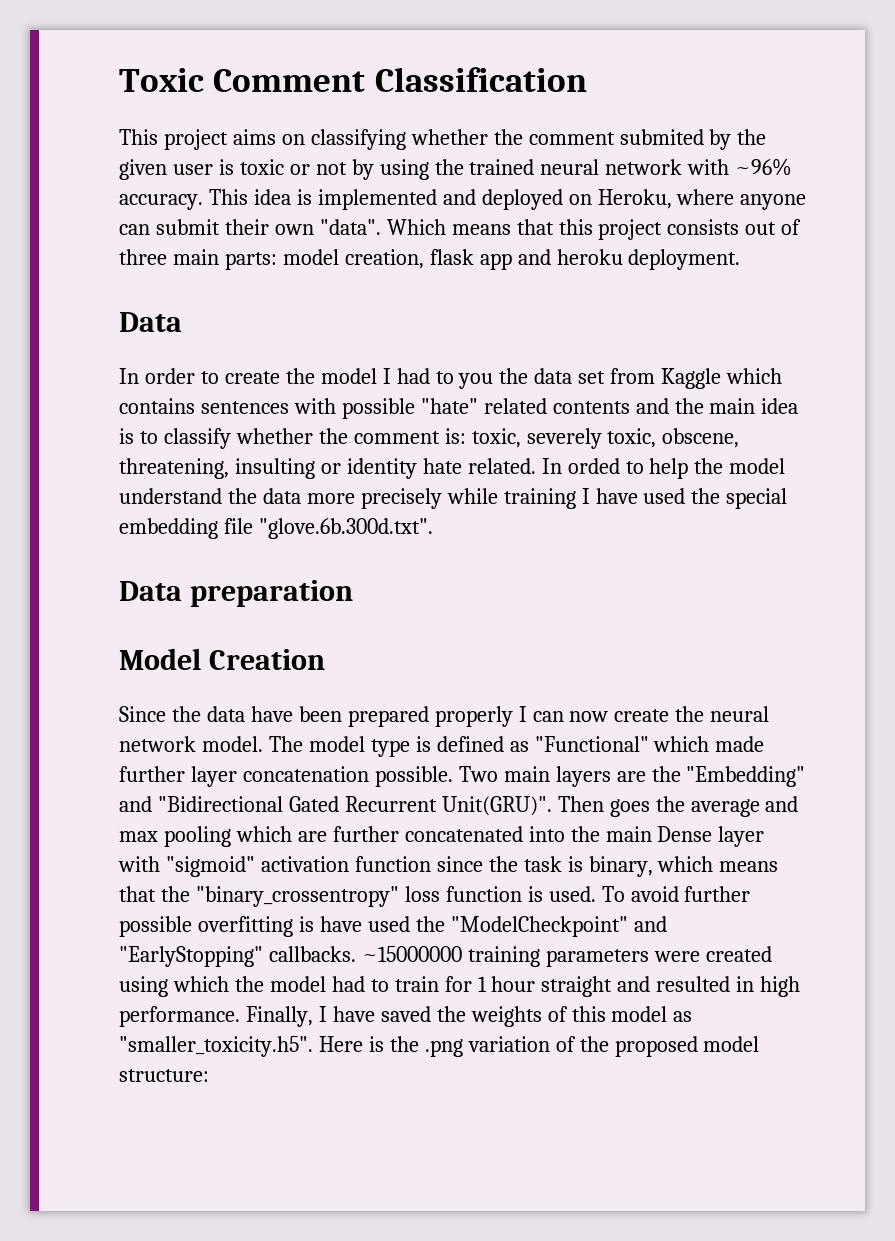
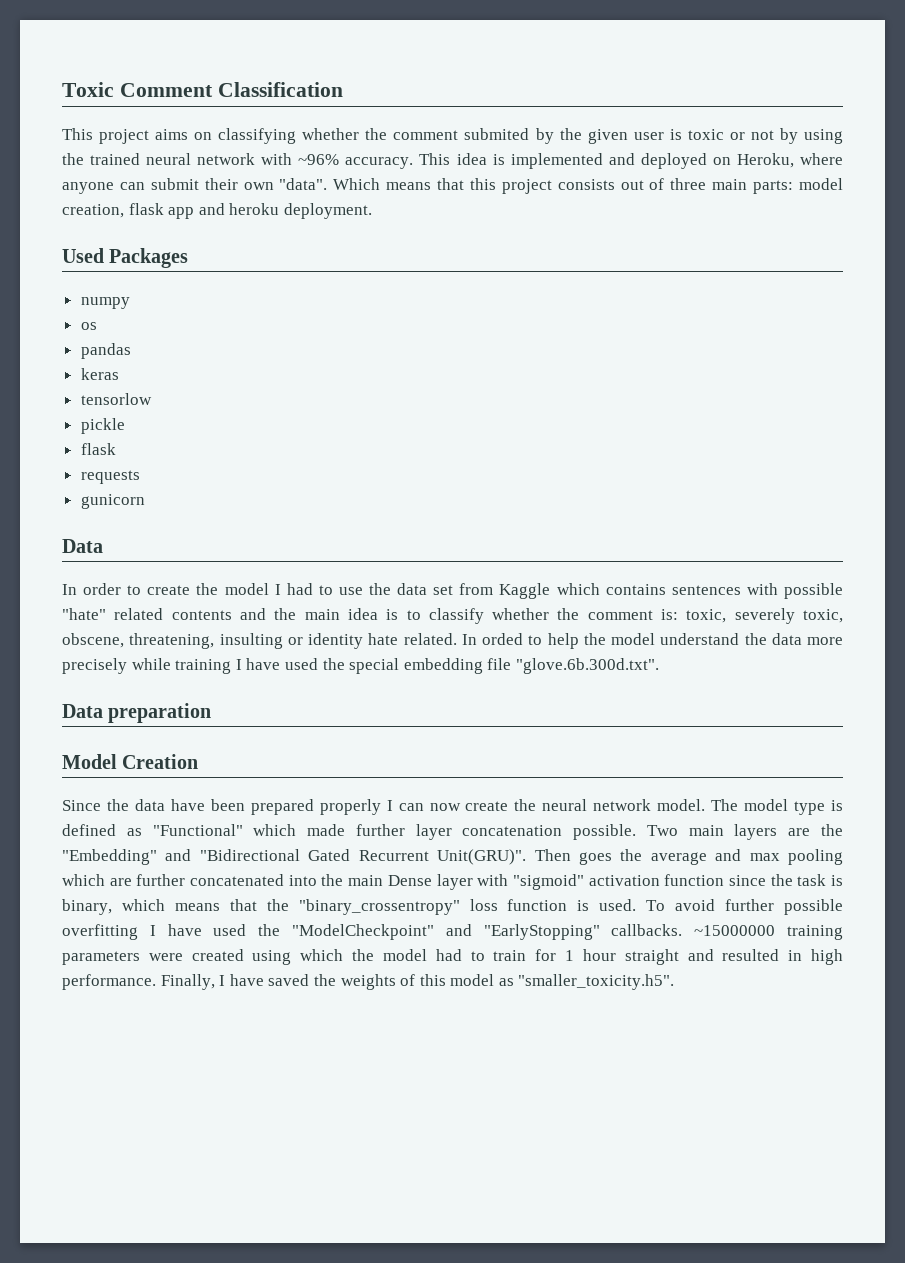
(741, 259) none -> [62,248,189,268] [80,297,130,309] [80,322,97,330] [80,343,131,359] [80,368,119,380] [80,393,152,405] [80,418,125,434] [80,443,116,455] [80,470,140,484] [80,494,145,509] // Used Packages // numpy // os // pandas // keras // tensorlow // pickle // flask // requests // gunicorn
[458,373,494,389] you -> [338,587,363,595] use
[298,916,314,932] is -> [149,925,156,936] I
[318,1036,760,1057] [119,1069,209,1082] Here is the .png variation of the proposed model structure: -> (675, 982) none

...

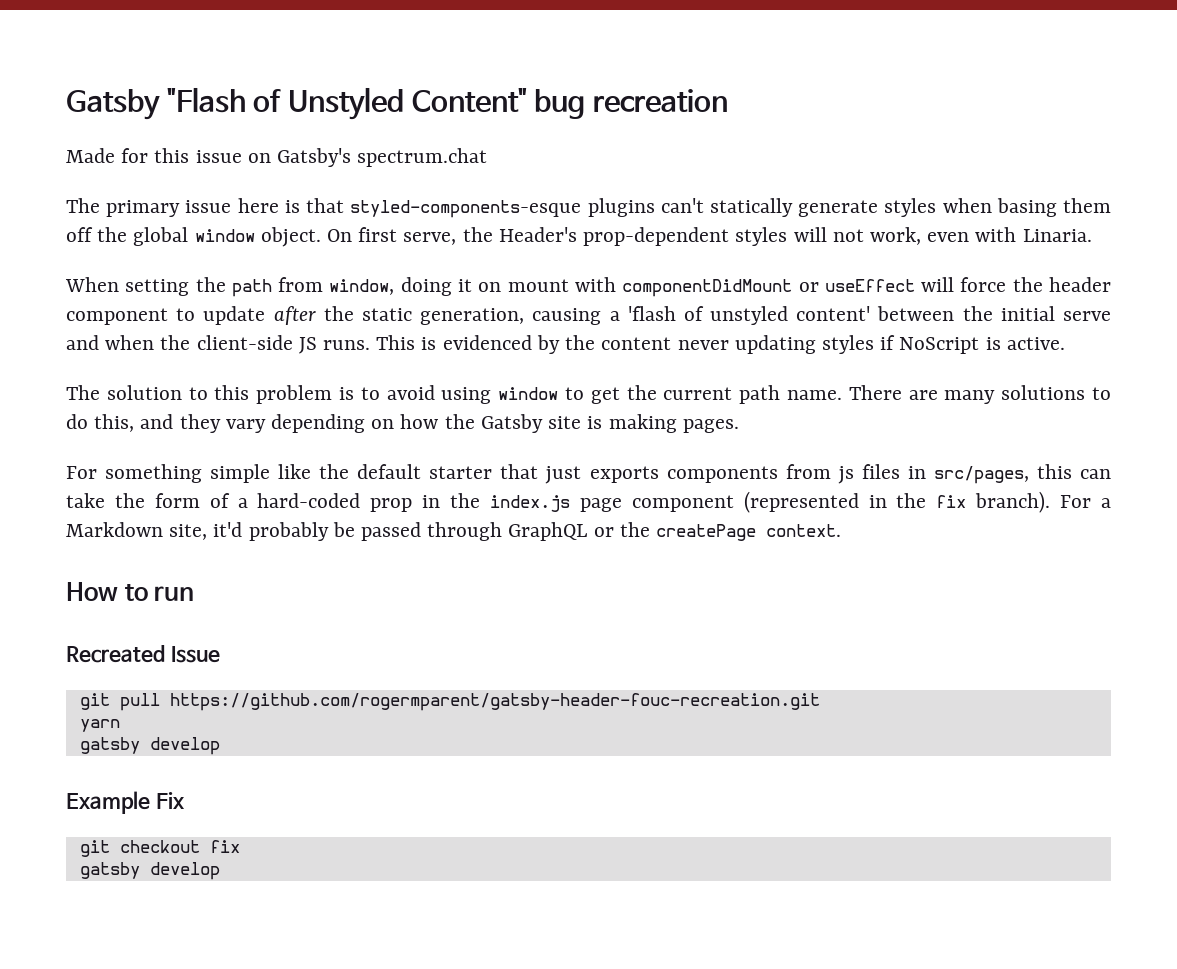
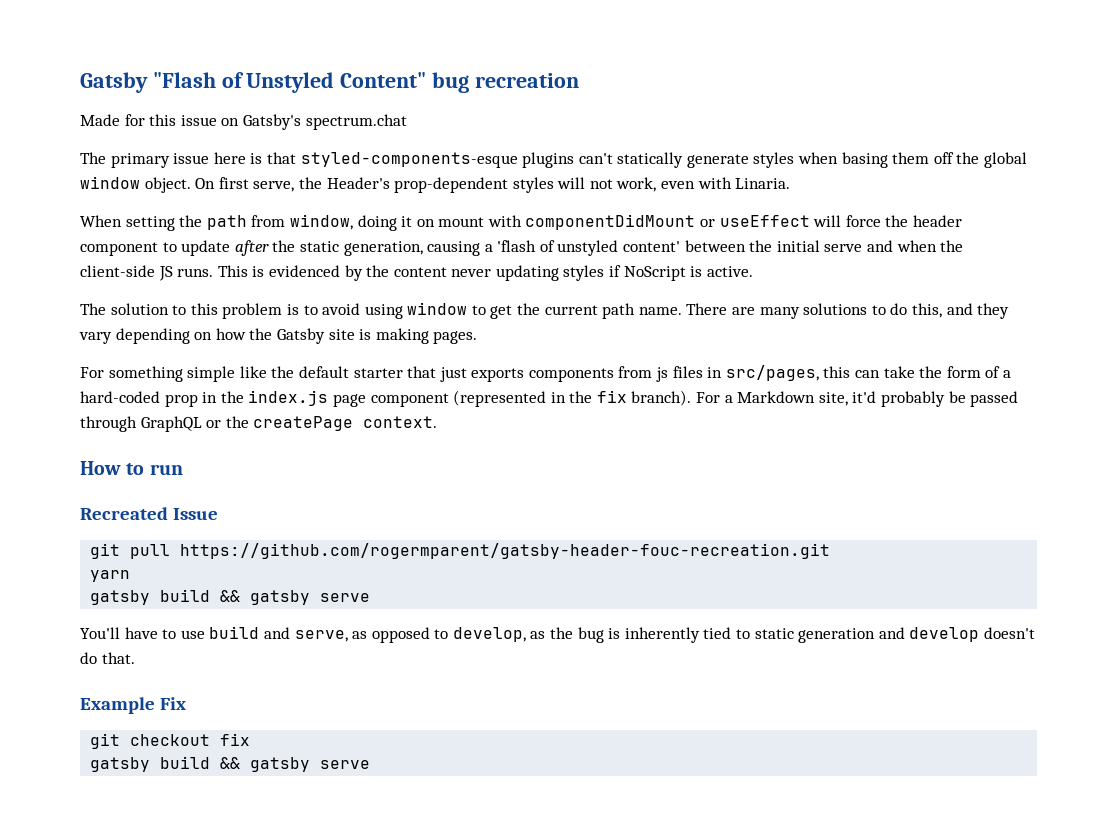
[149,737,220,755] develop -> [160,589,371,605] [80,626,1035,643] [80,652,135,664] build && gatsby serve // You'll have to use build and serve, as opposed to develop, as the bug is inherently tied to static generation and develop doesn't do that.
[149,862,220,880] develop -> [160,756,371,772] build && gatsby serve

---

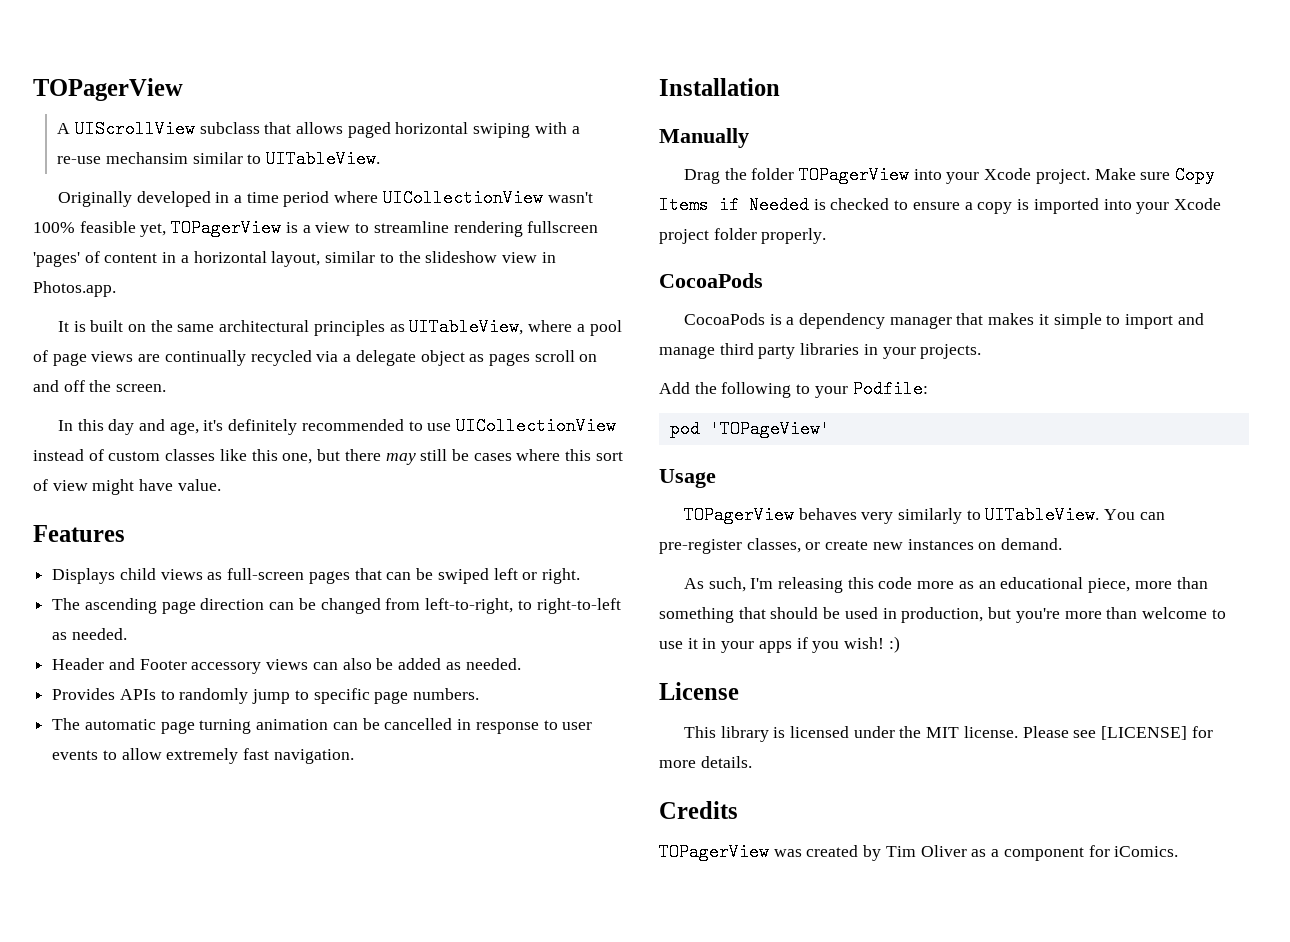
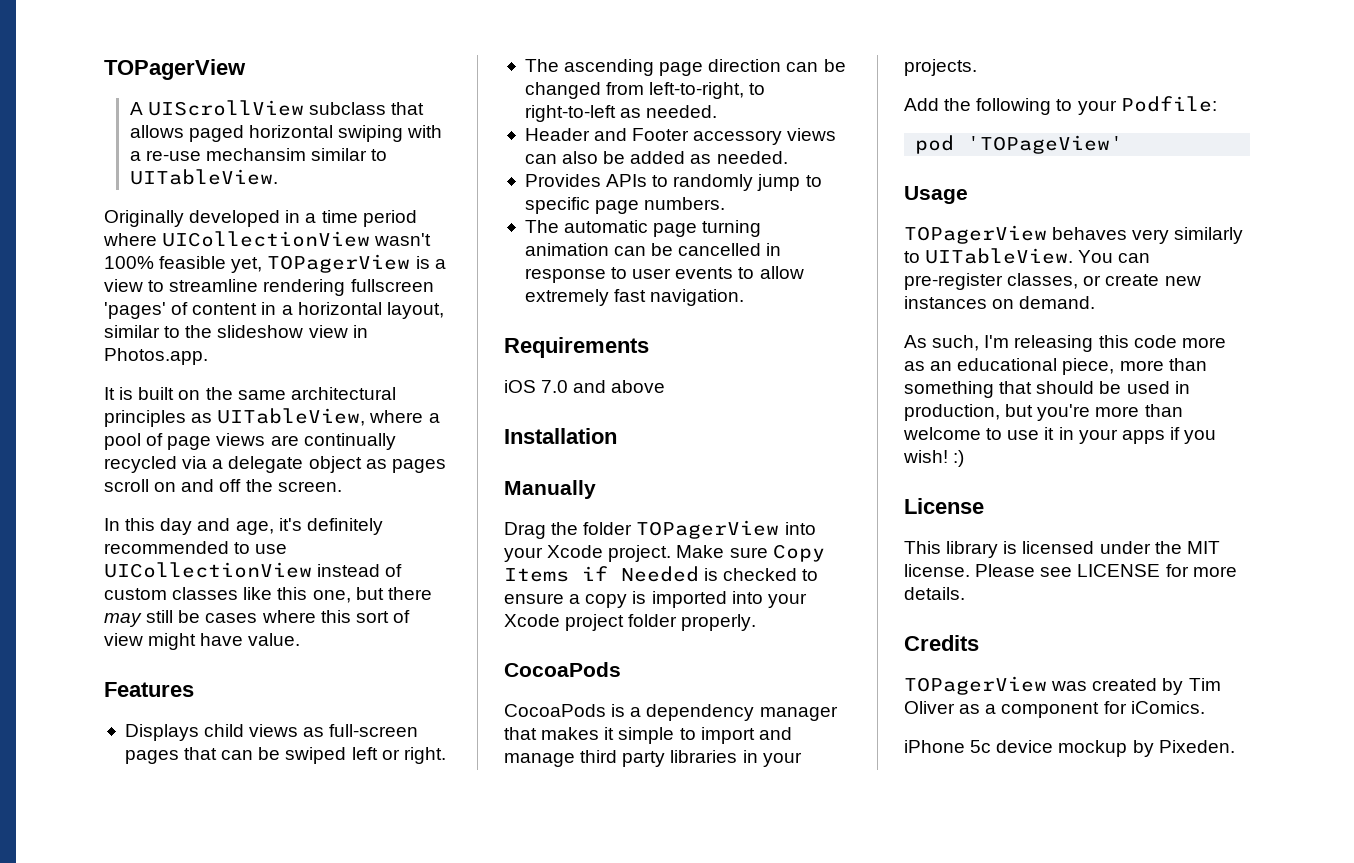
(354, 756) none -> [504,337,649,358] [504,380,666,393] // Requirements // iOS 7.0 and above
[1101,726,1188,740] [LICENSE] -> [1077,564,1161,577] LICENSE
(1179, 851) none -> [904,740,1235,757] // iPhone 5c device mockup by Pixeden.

What the task asks:
Search the material above for the string "develop". Show every line that holds it.

Finished exercise:
[149,737,220,755] develop -> [160,589,371,605] [80,626,1035,643] [80,652,135,664] build && gatsby serve // You'll have to use build and serve, as opposed to develop, as the bug is inherently tied to static generation and develop doesn't do that.
[149,862,220,880] develop -> [160,756,371,772] build && gatsby serve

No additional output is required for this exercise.